Turn Windows Features on or off, why? Well one reason would be that you want the
drive space for some other programs. Another is why have games taking up drive
space, processor, and memory when you never use them?
Now how do programs you don't use take up processor and memory? All data, be
that a program or the data a program produces is stored in an Index, this is a
data base. (Has been since NT 3 came out in the 90's). This index resides
partially in physical memory and partially in your Paging or Swap file where it
can be brought in to memory say when you do a search for a file or open the
Windows Explorer - the Libraries.
By reducing the number of programs that you do not use you lower the size of
the index. Over time this index will grow to be quite large. You will notice a
marked difference between a computer that just had the Operating System
installed and one that the OS had been on the hard drive for sometime.

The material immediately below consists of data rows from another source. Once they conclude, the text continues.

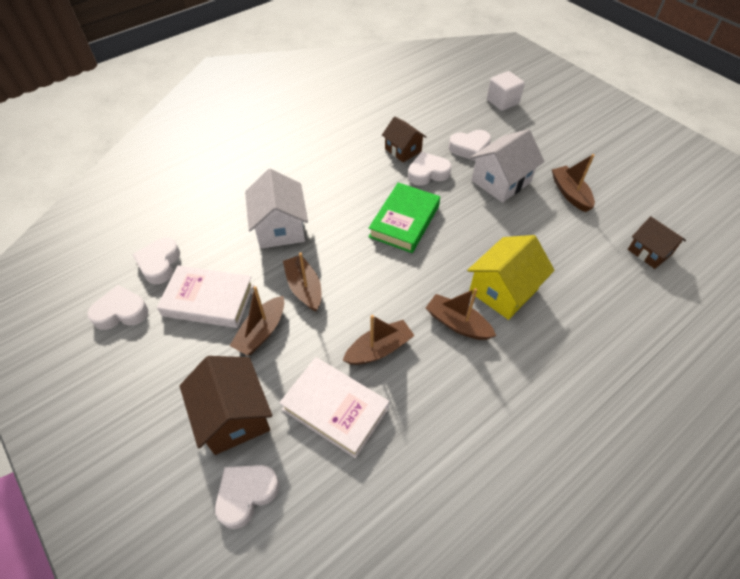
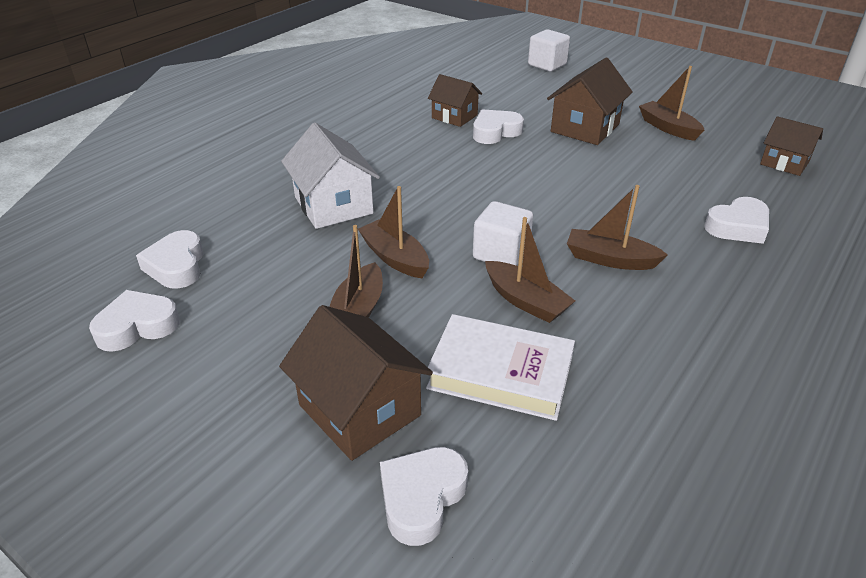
camera: 15 degrees left, 15 degrees down
(208, 300) = (266, 292): white book -> none
(379, 349) = (526, 301): brown boat -> brown boat turned 90 degrees clockwise
(380, 300) = (501, 253): none -> white cube
(404, 221) = (491, 177): green book -> none
(469, 148) = (532, 105): white heart -> white heart (738, 227)
(501, 181) = (585, 128): white house -> brown house
(503, 290) = (646, 220): yellow house -> none

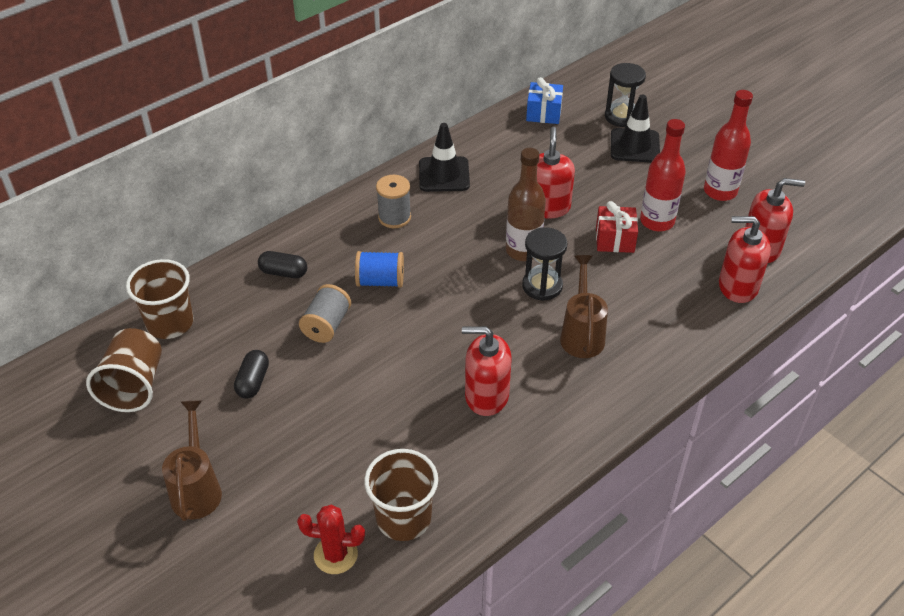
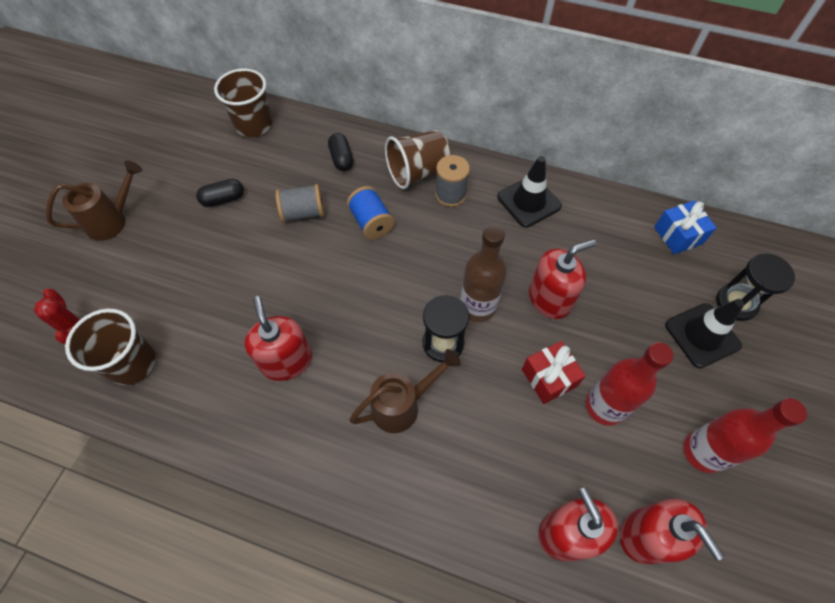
camera: 60 degrees right, 15 degrees up
(134, 386) = (187, 139): brown cup -> brown cup (418, 172)

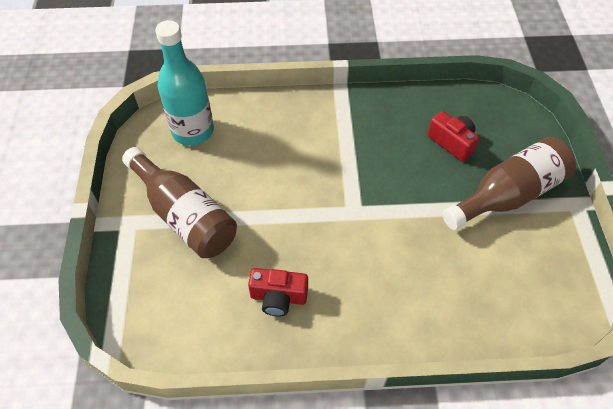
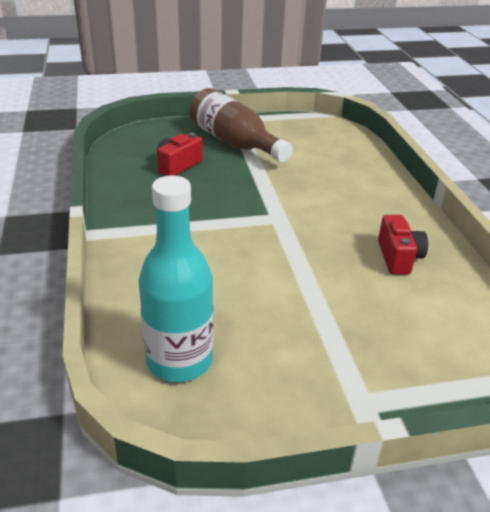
camera: 100 degrees left, 20 degrees down
(184, 215) = (329, 344): brown bottle -> none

This article is about features and programs only, not security settings of
your computer.
This article applies to both the 32 Bit and 64 Bit versions.
How do you set the control panel
to show all the items instead of hunting for the item you want to change?
First you go to the top right
hand side of the control panel, click on view category then select small
or large icons from the menu
Now you have a list of all the
control panel items, small icons will display in a smaller area and reduce
scrolling.
On the left pane you can add and
remove the default Windows programs and features. Click on the 'Turn
Windows features on or off' and the installer program will load.
The list of programs or
features, to remove one, clear the check box, to add an additional program
check the open box.
You can expand the main category
by clicking on the + and then add or remove the subcategories.
Once you have selected or
deselected you items click on the ok button or cancel if you change your
mind.
The Windows Installer will add
or remove the programs.
Memory usage before removing the programs was 449 Meg.
Next I open up the gpedit.msc,
there are some things that I would like the OS stop doing, such as
Autoplay, the biggest reason for turning off Autoplay is that it is a
security risk, another is the pop up is annoying. I haven't counted the
GPO's in Windows 7 yet, but by expanding the listing I can see there are a
lot more than those that came with say XP.
through the subcategories you can see them all here, nice
feature. So you just scroll down to the setting you want to enable,
disable or set as 'Not Configured'. A warring about GPO's - Setting a GPO
to enabled or disabled may have side effects, that is a service may rely
on one or more items that the GPO is for. Read the description of the GPO,
read it twice, MS words things in a way that what you think you are doing
is the opposite in some cases.
After removing programs and
setting some of the GPO's to disabled the memory usage is down to 369 Meg,
it will be lower when the excessive services are turned off, should be
around 270 meg.
Not bad considering it was at 580+ Meg when I started.